I think that what you need in this case is to include inside the long callback a raise dash.exceptions.PreventUpdate if the button 'button_id' has not. been clicked . The resulting code would look like this:

import dash
from dash import html
from dash.long_callback import DiskcacheLongCallbackManager
from dash.dependencies import Input, Output

import diskcache
cache = diskcache.Cache("./cache")
long_callback_manager = DiskcacheLongCallbackManager(cache)

app = dash.Dash(
    __name__,
    suppress_callback_exceptions=True,
    long_callback_manager=long_callback_manager,
)

layout1 = html.Div(
    [
        html.Button("Generate layout", id="button_1"),
        html.Div(id="main"),
    ],
)
layout2 = html.Div(
    [
        html.Div([html.P(id="paragraph_id", children=["Button not clicked"])]),
        html.Button(id="button_id", children="Run Job!"),
    ]
)

app.layout = layout1
app.validation_layout = html.Div([layout1, layout2])

@app.callback(
    Output("main", "children"),
    Input("button_1", "n_clicks"),
    prevent_initial_call=True,
)
def generate_layout(n_clicks):
    return layout2


@app.long_callback(
    Output("paragraph_id", "children"),
    Input("button_id", "n_clicks"),
    prevent_initial_call=True
)
def callback(n_clicks):
# here is what I added
    if n_clicks is None :
        raise dash.exceptions.PreventUpdate
    else :
        return [f"Clicked {n_clicks} times"]
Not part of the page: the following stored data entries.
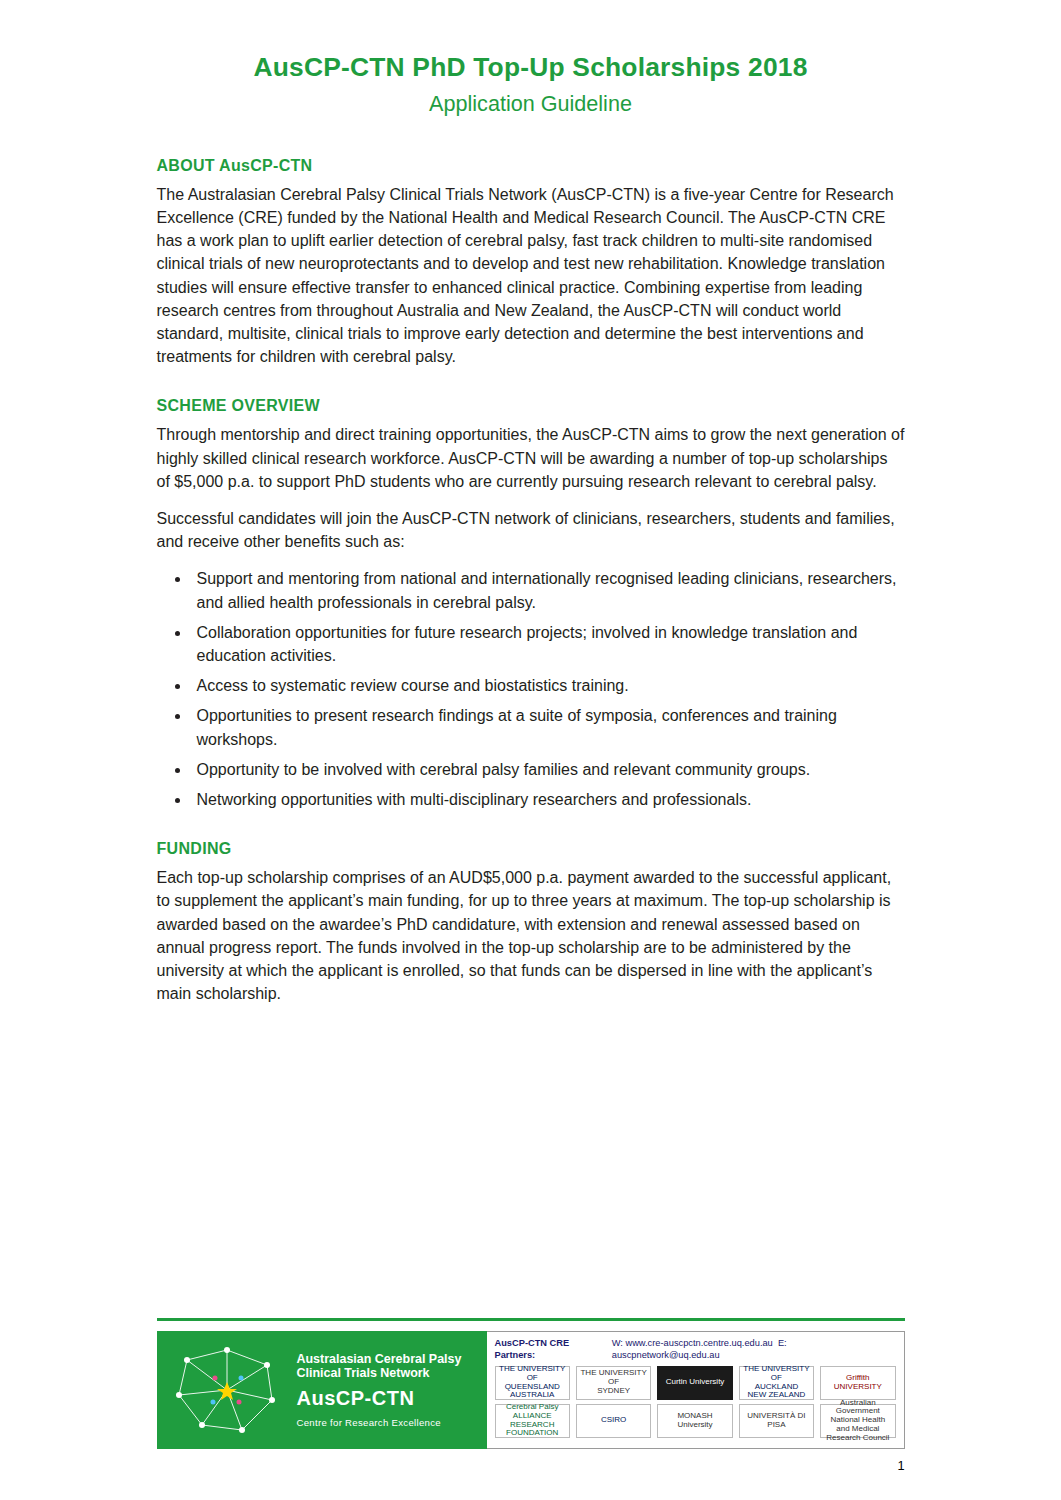AusCP-CTN PhD Top-Up Scholarships 2018
Application Guideline
About AusCP-CTN
The Australasian Cerebral Palsy Clinical Trials Network (AusCP-CTN) is a five-year Centre for Research Excellence (CRE) funded by the National Health and Medical Research Council. The AusCP-CTN CRE has a work plan to uplift earlier detection of cerebral palsy, fast track children to multi-site randomised clinical trials of new neuroprotectants and to develop and test new rehabilitation. Knowledge translation studies will ensure effective transfer to enhanced clinical practice. Combining expertise from leading research centres from throughout Australia and New Zealand, the AusCP-CTN will conduct world standard, multisite, clinical trials to improve early detection and determine the best interventions and treatments for children with cerebral palsy.
Scheme Overview
Through mentorship and direct training opportunities, the AusCP-CTN aims to grow the next generation of highly skilled clinical research workforce. AusCP-CTN will be awarding a number of top-up scholarships of $5,000 p.a. to support PhD students who are currently pursuing research relevant to cerebral palsy.
Successful candidates will join the AusCP-CTN network of clinicians, researchers, students and families, and receive other benefits such as:
Support and mentoring from national and internationally recognised leading clinicians, researchers, and allied health professionals in cerebral palsy.
Collaboration opportunities for future research projects; involved in knowledge translation and education activities.
Access to systematic review course and biostatistics training.
Opportunities to present research findings at a suite of symposia, conferences and training workshops.
Opportunity to be involved with cerebral palsy families and relevant community groups.
Networking opportunities with multi-disciplinary researchers and professionals.
Funding
Each top-up scholarship comprises of an AUD$5,000 p.a. payment awarded to the successful applicant, to supplement the applicant’s main funding, for up to three years at maximum. The top-up scholarship is awarded based on the awardee’s PhD candidature, with extension and renewal assessed based on annual progress report. The funds involved in the top-up scholarship are to be administered by the university at which the applicant is enrolled, so that funds can be dispersed in line with the applicant’s main scholarship.
Australasian Cerebral Palsy
Clinical Trials Network AusCP-CTN Centre for Research Excellence
AusCP-CTN CRE Partners: W: www.cre-auscpctn.centre.uq.edu.au E: auscpnetwork@uq.edu.au
THE UNIVERSITY
OF QUEENSLAND
AUSTRALIA
THE UNIVERSITY OF
SYDNEY
Curtin University
THE UNIVERSITY OF
AUCKLAND
NEW ZEALAND
Griffith
UNIVERSITY
Cerebral Palsy
ALLIANCE
RESEARCH FOUNDATION
CSIRO
MONASH University
UNIVERSITÀ DI PISA
Australian Government
National Health and Medical Research Council
1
if __name__ == "__main__":
    app.run_server(debug=True)

With this code, when you click 'Generate layout' you should get this:

Screenshot 2022-03-24 at 13.06.42

I hope this helps! :four_leaf_clover:

1 Like

Hi @celia,

Thanks for your reply. But I still understand why does it work (i.e., the callback is not triggered upon generation) if I use a standard callback (not a long_callback)? I am expecting callback and long_callback to behave the same way, or am I mistaken?

Besides, if I add additional arguments to the callback function, the callback is triggered multiple times (see updated function below):

@app.long_callback(
    Output("paragraph_id", "children"),
    Input("button_id", "n_clicks"),
    State("main", "children"),
    prevent_initial_call=True,
)
def callback(n_clicks, children):
    print("Callback is triggered!")
    return [f"Clicked {n_clicks} times"]

After a few seconds, looking at the console log, you will see that the callback function has been called up to 3 times.

Are any of these “issues” expected (i.e., callback and long_callback behaving differently, and callback function triggered multiple times)?

Thanks again for your time and reply!

Your report seems similar to this thread,

My guess is that it’s a bug :slight_smile:

1 Like

Yes, I think so too. I’ve seen that @Kefeng already reported it in github, thank you!

I’m copying this thread here because it is also about the same problem and it gives more information about what is happening: https://community.plotly.com/t/long-callback-interval-1-problems/60819/4

While it’s solved, I tried to find a workaround. I tried using the cache_args_to_skip argument and also cancel (with long_call_interval_1) but either it doesn’t run at all or it runs twice :smiling_face_with_tear: I’ll keep trying and I’ll post it here if I find it!